Peter Murray has written a great post analyzing some of the complex issues of copyright and our bibliographic descriptions.
I wrote a comment on that post which turned huge, so I post it here too as it’s own thing..
This is good stuff, thanks Peter.
I’d offer some clarifications, or maybe they’re actually whatever the opposite of clarifications are. Murkifications?
Controlled vocab assignment
I think it’s actually pretty unclear whether things like controlled subject and classification assignment are sufficiently creative to have a copyright. Maybe, maybe not. Rather than assuming they are.

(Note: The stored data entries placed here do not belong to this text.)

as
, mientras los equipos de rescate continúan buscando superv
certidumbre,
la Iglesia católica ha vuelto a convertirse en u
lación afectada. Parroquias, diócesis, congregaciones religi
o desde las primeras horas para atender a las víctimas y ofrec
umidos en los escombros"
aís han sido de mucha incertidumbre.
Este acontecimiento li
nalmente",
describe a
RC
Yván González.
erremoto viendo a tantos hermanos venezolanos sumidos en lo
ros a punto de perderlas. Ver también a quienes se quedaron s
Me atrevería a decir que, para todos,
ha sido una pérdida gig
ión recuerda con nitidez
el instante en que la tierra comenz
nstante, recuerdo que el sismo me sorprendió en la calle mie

When it comes to original abstracts (not extracts) like we get from the publisher, it is more clear that there is copyright created. I don’t think such abstracts are typically found in our catalog records with the exception of those we get from publishers, I don’t think catalogers are typically writing such things.
Who holds copyright?
If there is a copyright, it isn’t neccesarily held by the ‘person’ doing the copyrighting. If you create copyrighted work as a regular employee, the copyright belongs to your employer. If you’re a contractor, it could go either way, depending on your contract. If you work for the federal government though, neither you nor your employer has copyright in the US, the federal government has no copyright in the US (according to the Copyright Act).

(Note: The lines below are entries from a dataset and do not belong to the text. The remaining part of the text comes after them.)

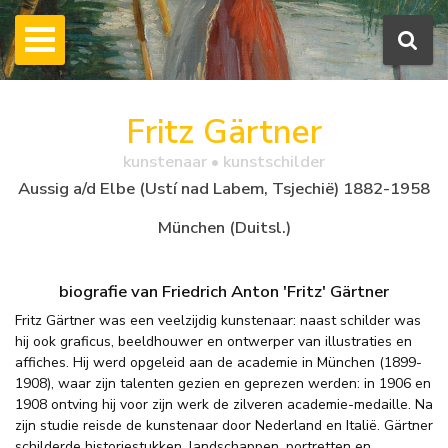
Fritz Gärtner
kunstenaar • kunstschilder
Aussig a/d Elbe (Ustí nad Labem, Tsjechië) 1882-1958
München (Duitsl.)
biografie van Friedrich Anton 'Fritz' Gärtner
Fritz Gärtner was een veelzijdig kunstenaar: naast schilder was
hij ook graficus, beeldhouwer en ontwerper van illustraties en
affiches. Hij werd opgeleid aan de academie in München (1899-
1908), waar zijn talenten gezien en geprezen werden: in 1906 en
1908 ontving hij voor zijn werk de zilveren academie-medaille. Na
zijn studie reisde de kunstenaar door Nederland en Italië. Gärtner
schilderde historiestukken, landschappen, portretten en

When we get to data (or ‘content’) created by machine–this is a new topic I hadn’t even considered before. But is also somewhat murky. I suspect it’s unlikely that someone created by a machine could possibly have sufficient ‘creativity’ or ‘originality’ to have copyright! The code actually doing the work, which was written by humans, definitely has copyright (and possibly patent) protection. But it’s output? I doubt it. That it was created mindlessly by a machine would seem to ipso facto mean it’s not ‘creative’.
How about some real lawyers’ opinions?
But I’m still not a lawyer. All this stuff is murky. This would be a GREAT topic for a regional consortium or library organization to have it’s legal counsel write a memo on, similarly to the great analysis that I think I remember seeing of Google Books agreement from ACRL counsel (or was it ARL?), but I can’t find now. (Anyone else know what I’m talking about?)

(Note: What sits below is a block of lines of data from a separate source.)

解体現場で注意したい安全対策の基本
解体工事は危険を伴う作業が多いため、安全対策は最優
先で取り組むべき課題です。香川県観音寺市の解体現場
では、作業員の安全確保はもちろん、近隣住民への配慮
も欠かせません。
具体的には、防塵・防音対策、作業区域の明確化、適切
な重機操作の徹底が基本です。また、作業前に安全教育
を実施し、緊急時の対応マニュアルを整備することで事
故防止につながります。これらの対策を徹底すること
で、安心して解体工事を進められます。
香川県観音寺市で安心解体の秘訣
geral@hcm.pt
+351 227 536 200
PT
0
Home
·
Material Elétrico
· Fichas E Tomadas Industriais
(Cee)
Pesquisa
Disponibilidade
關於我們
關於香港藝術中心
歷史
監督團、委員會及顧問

I hope that such consortiums and organizations aren’t scared that even having counsel write such an analysis would be considered threatening by OCLC, and thus avoid it for that reason. We could use it.
It’s interesting the approach the PDDL takes to all of this. The PDDL is specifically written to say, basically, “We aren’t sure what rights we have in this content/data, accross various legal jurisdictions. But no matter what rights we have, we relinquish ALL of them, to the extent we are able to by law, and put it in the public domain. And if there any we aren’t allowed to relinquish by law, we grant you a free license to them. ”
So it’s written to avoid the whole legal mess, and say, no matter what, what we WANT to do is make this open access, and no matter what rights we have, we can do that, so, go.
That’s one reason the PDDL, unlike the CC licenses, isn’t “some rights reserved”, but “no rights reserved”—when you don’t even know what rights you have in the first place, it’s hard to reserve some of them, but easier just to say, whatever they are, I relinquish them.
( Incidentally, that issue makes LibraryThing’s practice of having user’s attach CC licenses to facts about books rather suspect. If those facts aren’t copyrightable in the first place, then the CC license doesn’t do anything. The CC license is based on the idea that the originator possesses copyright, and is using copyright to allow only certain uses, and enforce certain restrictions. IF there is no copyright in the first place, the CC license is unenforceable. )
So anyway, PDDL. I think it is in libraries best interest to put ALL data they originate under the PDDL, and to try and only enhance records with data similarly released under the PDDL. If we want to just release the data we originate, the exact legal details don’t neccesarily matter, the PDDL can release them no matter what. It’s when we want to restrict our data that the exact legal details matter, as to whether we an. (The legal details may matter when we want to use data we did NOT originate too, of course).
Unfortunately, it’s still not exactly clear how to legally apply the PDDL to our complicated databases that may have records from multiple sources, and an individual record may have data/content from multiple sources at multiple times. See the threads in the recently created ODC-discuss list.
I think it should be a priority to clarify how to legally apply the PDDL to library data. Another fine thing for consortial or national organizational counsel to apply themselves to.
But it’s still unclear to me if our actual decision-makers and administrators care about these issues yet. They ought to.